Friday, May 29, 2020

Happy Oak Apple Day!

I have been reminded (by the blog 'Once I was a Clever Boy', via the British Catholic Blogs list) that today, 29th May, is Oak Apple Day.  (I shouldn't have forgotten, but all the days are running into each other)...  A happy celebration of Charles II's Restoration to all readers!

(An Oak Apple, by the way, is a gall, from one particular kind of which iron gall ink was once made).

Under the boughs of a local oak, 29 May 2020.

Friday, May 22, 2020

Three Childhoods

  On whose account, then, of these hundreds
  Ashrill in this playground of anguish,
  Under the yellowish, suburb-smothering noon,
  Of these hundreds at sixes and sevens at ten and eleven,
  Should Heaven be loudest appealed to?

  Luke Salt's, for example?  Wild-hearted and gleeful of limb,
  Eager to get stuck in
  To some challenge in which to triumph
  And bring out the best in his allies and rivals alike,
  But a boisterous-elbowed boy,
  Blind to his own wayward roughness, so can't think why
  Teachers all pick on him.
  And what he might do without meaning, though done on purpose,
  Others do back, so he does back back —
  To be punished with shunning and shame.
  And trouble at home he carries in secret to school
  In goblets of anger that always, eventually, spill
  Awfully over, costing him comrades,
  Marring his soul with a dark and deepening stain,
  And laying to waste the Luke Salt who might yet be,
  But whom, if lost, shall we ever regain?

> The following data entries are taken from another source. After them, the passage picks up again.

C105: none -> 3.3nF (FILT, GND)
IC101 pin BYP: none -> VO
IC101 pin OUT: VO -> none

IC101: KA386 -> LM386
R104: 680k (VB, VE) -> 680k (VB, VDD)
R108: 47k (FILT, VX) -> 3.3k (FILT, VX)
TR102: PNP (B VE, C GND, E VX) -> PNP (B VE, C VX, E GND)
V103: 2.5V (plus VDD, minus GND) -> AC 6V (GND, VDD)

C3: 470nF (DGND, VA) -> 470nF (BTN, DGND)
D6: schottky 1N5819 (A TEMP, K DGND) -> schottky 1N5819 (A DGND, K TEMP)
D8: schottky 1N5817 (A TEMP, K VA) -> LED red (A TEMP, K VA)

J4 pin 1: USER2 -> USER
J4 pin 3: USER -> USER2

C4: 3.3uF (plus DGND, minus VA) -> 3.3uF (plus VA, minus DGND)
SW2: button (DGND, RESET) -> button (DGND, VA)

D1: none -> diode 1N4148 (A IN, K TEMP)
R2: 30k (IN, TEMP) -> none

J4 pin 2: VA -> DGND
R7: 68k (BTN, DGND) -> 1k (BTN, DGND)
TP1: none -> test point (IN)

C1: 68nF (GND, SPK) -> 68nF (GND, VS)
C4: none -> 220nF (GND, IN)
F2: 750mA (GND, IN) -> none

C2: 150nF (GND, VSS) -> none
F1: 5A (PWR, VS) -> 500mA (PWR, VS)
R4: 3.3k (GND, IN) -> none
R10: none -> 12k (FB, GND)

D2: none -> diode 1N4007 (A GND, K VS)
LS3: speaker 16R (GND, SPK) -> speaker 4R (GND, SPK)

  Or Connie-May Bushell, alight
  With gregarious giggles, and bright with wit,
  A brilliant play-mate aflash with ideas,
  Lively and bookish, but apt to be led astray,
  Whose innocence, if undefended,
  Will soon be ended?
  For what will prevent her, some day not far hence,
  Seeing the world's ways,
  From trashing her own constitution
  And wholly dismantling her soul,
  Abolishing all the old ways with all her might,
  Shuttering, barring, veiling,
  Uprooting and ridding her whole
  Self of her former self?
  The passionate games will die,
  Sullenness cloud her eye,
  The voice that should sweeten will harden,
  And only a shadow will loiter
  Where light should have lightened the lives of all around.

  Or perhaps Peter Palmer,
  Standing out under the branches still,
  Imagining friendship under the dust-brown leaves,
  Friendship and conversation;
  Given to sniffiness, true, towards most of the rest,
  Vexed by their posturings, irked by their noise
  (The bossy and fussy girls and the mindless boys) —
  But heart set firm on a distant bearing:
  Transcendent good, and to do what is just
  Will endure what he must.

  O Lord, save thy people, and bless thine heritage.
  Govern them, and lift them up for ever.
  O Lord, in thee have they trusted.
  Let them never be confounded.

Thursday, May 21, 2020

Happy Ascension Day!

Wishing a very happy feast of the Ascension to all readers!


O clap your hands, all ye people; shout unto God with the voice of triumph.
For the LORD most high is terrible; he is a great King over all the earth.
God is gone up with a shout, the LORD with the sound of a trumpet.
Sing praises to God, sing praises: sing praises unto our King, sing praises.
For God is the King of all the earth: sing ye praises with understanding.
God reigneth over the heathen: God sitteth upon the throne of his holiness.

Psalm 46 (47): 1-2, 5-8, set to stirring music by Ralph Vaughan Williams.

Friday, May 08, 2020

VE Day


Some local decorations


Quite a few houses round about have been impressively decorated with flags and bunting for the seventy-fifth anniversary of VE Day.  In general, this is not the Victory Day we had envisaged, as we find ourselves engaged in a different kind of war with a new and different enemy.  But now is as good a time as any to recall with gratitude the qualities and sacrifices that won the Second World War for peace and justice against fetters and tyranny.

Here is the address made to the nation by King George VI at 9 p.m. on the 8th May, 1945.  (The full transcript can be read here: <https://www.royal.uk/king-george-vis-ve-day-broadcast>

Now that the murderers are put away
(At cost of the world's hope), a moment comes,
Not feverish with war-cries, flags and drums,
Not terrible with terror and dismay,
Not beautiful (the lovely hope being dead),
Not hopeful, therefore, but... the time arrives... 
[...] 
Man must not make less beauty than the flower.
Youth, given back from slaughter, has an hour.
Lighten us, Life: shine, planet in our east. 
—from 'A Moment Comes', by John Masefield (then Poet Laureate): The Times, 8 May 1945, p.7.